© INTERNEDeux hommes ont été mis en examen jeudi à Paris pour l'assassinat en 2001 de Jean-Pierre Martelli, un proche des leaders nationalistes Jean-Michel Rossi et François Santoni, tués respectivement en 2000 et 2001. Jean-Baptiste Albertini et Laurent Policardi, mis en examen par le juge antiterroriste Gilbert Thiel pour assassinat, infraction à la législation sur les armes et association de malfaiteurs, le tout en relation avec une entreprise terroriste, avaient été interpellés lundi avec six autres personnes. Ces derniers ont été relâchés sans poursuite jeudi dans la journée. Le parquet a requis un mandat de dépôt à l'encontre d'Albertini et Policardi. Ils devaient être présentés jeudi soir au juge des libertés et de la détention (JLD), chargé de statuer sur leur placement en détention ou non.
Les enquêteurs avaient relevé sur les lieux de l'assassinat de Martelli des étuis du fusils de chasse utilisés pour l'abattre.

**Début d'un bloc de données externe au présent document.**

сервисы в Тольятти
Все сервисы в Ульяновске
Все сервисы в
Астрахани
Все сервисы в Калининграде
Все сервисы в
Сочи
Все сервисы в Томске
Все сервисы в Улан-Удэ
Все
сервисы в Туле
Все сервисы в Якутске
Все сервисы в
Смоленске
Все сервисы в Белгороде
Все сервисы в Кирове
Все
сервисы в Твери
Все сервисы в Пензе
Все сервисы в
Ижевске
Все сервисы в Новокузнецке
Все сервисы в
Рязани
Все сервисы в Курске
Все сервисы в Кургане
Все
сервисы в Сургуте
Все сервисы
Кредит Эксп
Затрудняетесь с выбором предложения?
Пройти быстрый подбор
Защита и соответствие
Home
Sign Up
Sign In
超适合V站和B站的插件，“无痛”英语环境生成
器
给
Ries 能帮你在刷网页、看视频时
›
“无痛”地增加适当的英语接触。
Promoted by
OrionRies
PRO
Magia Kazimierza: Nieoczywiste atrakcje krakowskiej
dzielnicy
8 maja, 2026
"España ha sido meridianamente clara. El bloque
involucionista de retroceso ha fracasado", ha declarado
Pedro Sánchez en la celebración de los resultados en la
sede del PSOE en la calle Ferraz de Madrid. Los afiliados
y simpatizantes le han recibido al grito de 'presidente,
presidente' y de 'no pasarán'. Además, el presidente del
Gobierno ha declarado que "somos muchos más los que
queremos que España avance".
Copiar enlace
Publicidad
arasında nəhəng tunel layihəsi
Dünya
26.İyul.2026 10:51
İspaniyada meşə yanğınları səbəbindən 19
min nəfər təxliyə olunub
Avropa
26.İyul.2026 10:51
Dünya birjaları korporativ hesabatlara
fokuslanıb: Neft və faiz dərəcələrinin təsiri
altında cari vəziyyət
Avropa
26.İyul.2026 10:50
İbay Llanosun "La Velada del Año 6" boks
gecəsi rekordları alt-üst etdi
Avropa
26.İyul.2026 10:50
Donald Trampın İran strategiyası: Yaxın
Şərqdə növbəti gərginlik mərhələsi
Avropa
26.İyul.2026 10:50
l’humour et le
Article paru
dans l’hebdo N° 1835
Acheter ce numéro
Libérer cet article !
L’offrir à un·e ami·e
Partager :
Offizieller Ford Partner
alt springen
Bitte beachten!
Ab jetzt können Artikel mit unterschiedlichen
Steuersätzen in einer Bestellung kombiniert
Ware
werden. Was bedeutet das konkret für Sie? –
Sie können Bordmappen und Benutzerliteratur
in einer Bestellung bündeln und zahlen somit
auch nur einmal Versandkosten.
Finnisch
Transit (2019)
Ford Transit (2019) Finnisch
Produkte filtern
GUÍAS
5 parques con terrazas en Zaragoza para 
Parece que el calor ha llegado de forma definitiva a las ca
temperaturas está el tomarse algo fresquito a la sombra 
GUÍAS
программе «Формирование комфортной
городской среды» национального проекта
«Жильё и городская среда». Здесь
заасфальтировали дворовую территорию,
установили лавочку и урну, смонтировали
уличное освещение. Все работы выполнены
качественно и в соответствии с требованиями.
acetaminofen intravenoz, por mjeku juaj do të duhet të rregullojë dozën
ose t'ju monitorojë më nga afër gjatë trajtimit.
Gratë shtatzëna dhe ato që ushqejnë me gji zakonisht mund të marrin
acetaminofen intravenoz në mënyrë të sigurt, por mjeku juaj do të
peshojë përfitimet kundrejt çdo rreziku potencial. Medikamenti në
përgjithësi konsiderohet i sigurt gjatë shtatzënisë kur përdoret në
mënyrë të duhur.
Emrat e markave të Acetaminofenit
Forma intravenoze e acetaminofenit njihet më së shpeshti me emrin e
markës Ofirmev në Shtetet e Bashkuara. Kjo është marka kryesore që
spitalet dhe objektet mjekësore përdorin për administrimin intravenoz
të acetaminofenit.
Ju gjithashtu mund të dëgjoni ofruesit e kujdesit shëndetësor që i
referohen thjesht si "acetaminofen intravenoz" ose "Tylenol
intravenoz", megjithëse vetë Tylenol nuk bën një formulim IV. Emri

En outre, la présence de l'un des deux suspects sur les lieux à l'Ile-Rousse (Haute-Corse) a pu être établie, l'homme ayant été impliqué dans un accident de la circulation peu après les faits.
Série d'assassinats dans les milieux nationalistes
Le meurtre, de plusieurs décharges de fusils de chasse, de Jean-Pierre Martelli, le 13 décembre 2001 à l'Ile-Rousse, venait clore une série de six assassinats survenus à l'automne et l'hiver 2001, après celui de Santoni le 17 août 2001. Cette exécution, selon les enquêteurs, décimait quasiment les rangs d'Armata Corsa, mouvement nationaliste clandestin concurrent, voire ennemi, de l'ancien FLNC-Canal historique, et dont Jean-Michel Rossi et François Santoni étaient soupçonnés d'être les co-fondateurs. Martelli, 51 ans, avait été abattu par deux ou trois hommes alors qu'il venait d'assister aux obsèques de Jacques Navarra, également proche de Santoni et Rossi, exécuté après avoir été enlevé chez lui par de faux policiers. Martelli, qui avait été mis en examen dans le cadre d'une enquête sur Armata Corsa, était aussi le co-gérant du bar La Piscine, à l'Ile-Rousse, à la terrasse duquel Jean-Michel Rossi avait été exécuté par un commando le 7 août 2000.
Plusieurs hypothèses avaient été évoquées après cette série de meurtres, notamment celles de l'élimination par un ou des mouvements rivaux des militants liés à Rossi et Santoni, ou celle de meurtres crapuleux. Les juges antiterroristes n'écartaient pas non plus l'éventualité d'une passerelle entre nationalisme et banditisme. Parmi les autres assassinats survenus fin 2001, celui du nationaliste Nicolas Montigny à Bastia en septembre, notamment, a conduit à la mise en examen en juillet 2004 par le juge Thiel de quatre suspects, Daniel Vittini, Joseph-Antoine Demasi, Paul Alerini et François-Marie Mariani dit "Francis".